§ Exercise description
How many lines in the material below contain the string "Repair"? Reply with the number only.

-- Records to process follows --

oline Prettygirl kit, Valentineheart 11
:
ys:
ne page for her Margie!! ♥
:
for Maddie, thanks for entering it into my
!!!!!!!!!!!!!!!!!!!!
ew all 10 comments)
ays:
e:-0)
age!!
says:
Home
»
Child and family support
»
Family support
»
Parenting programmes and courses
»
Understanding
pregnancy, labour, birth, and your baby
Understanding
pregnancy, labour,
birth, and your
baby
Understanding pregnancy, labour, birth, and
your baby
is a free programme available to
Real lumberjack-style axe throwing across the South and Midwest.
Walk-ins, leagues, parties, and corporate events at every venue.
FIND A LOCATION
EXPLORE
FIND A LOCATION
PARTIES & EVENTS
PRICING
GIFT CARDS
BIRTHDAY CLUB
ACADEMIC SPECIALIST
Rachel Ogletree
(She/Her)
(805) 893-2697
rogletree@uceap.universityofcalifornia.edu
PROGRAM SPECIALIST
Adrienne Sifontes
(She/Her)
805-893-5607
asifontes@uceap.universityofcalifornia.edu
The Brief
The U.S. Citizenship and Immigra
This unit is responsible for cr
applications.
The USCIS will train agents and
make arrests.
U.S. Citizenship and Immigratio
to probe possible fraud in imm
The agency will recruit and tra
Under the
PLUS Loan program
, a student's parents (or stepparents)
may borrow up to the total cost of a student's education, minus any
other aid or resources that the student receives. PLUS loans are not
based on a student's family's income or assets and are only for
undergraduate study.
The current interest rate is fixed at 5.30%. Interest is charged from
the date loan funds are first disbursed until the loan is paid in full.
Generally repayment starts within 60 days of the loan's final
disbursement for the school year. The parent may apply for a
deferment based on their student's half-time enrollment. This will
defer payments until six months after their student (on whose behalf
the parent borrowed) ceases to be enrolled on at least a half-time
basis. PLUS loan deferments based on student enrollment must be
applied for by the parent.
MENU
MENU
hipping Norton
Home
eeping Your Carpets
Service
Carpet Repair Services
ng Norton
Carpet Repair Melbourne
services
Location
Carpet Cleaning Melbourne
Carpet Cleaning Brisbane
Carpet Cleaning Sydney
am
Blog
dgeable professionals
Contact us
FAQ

-- Records to process concluded --
-- Records to process follows --

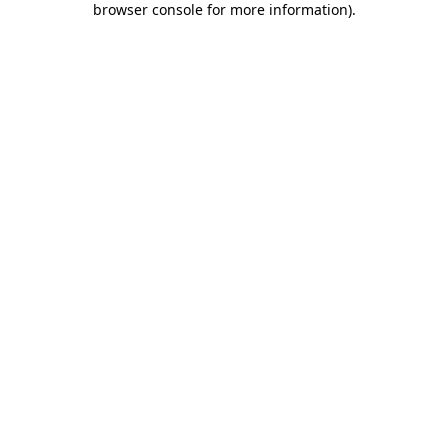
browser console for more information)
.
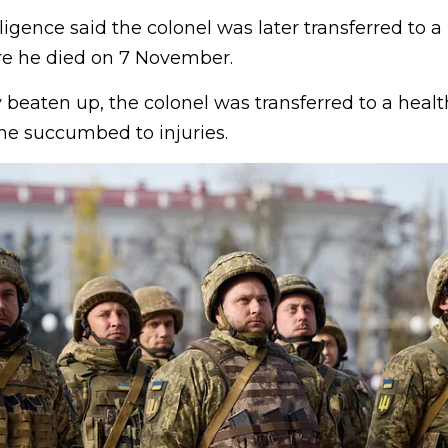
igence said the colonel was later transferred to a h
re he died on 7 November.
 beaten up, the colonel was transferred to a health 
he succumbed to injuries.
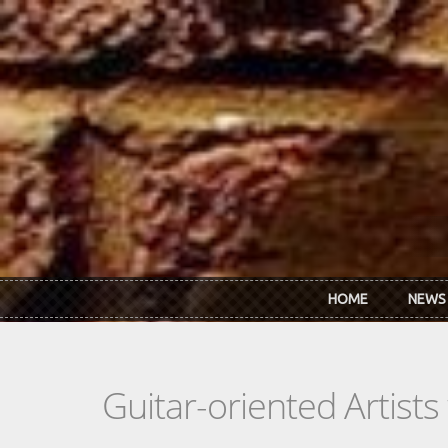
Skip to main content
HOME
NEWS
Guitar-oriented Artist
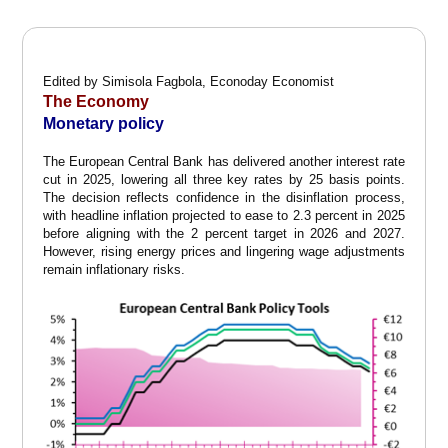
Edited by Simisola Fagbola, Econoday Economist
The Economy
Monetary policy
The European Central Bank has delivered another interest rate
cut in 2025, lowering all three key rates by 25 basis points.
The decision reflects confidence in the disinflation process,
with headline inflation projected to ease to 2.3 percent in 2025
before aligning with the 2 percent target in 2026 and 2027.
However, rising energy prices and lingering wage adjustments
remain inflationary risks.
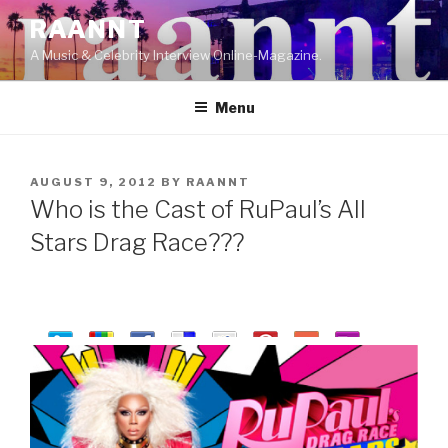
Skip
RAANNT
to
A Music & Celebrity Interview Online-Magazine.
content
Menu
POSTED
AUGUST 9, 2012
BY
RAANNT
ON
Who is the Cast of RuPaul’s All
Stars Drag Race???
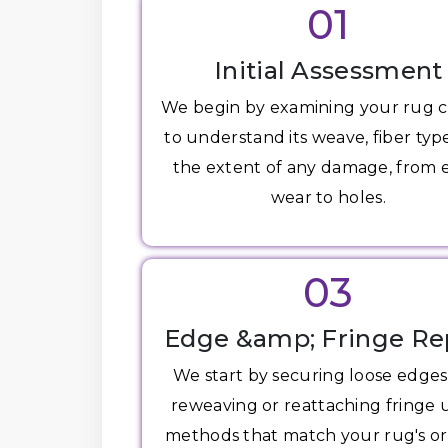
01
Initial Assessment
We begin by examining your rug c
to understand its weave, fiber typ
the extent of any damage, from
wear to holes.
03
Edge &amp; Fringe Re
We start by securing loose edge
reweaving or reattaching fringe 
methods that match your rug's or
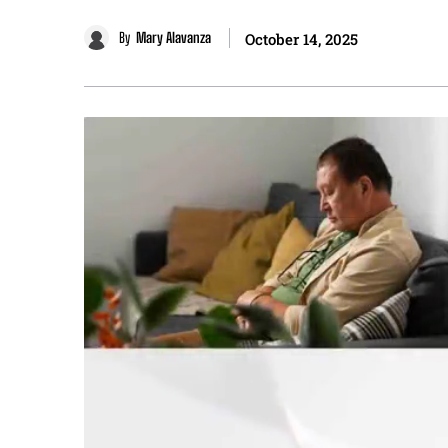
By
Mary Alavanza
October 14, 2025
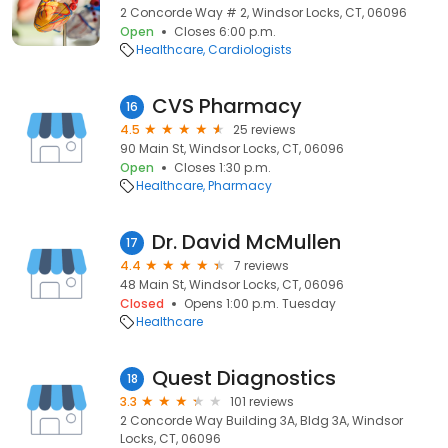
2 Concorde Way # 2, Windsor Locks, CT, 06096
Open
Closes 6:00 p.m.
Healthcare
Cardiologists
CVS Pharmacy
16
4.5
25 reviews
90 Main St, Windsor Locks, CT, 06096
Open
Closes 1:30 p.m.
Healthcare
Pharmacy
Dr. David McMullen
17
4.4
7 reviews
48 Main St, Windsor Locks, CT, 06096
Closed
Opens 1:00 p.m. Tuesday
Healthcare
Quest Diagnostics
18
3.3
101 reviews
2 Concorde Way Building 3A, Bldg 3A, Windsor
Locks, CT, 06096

-- Records to process concluded --

§ Answer to this task
2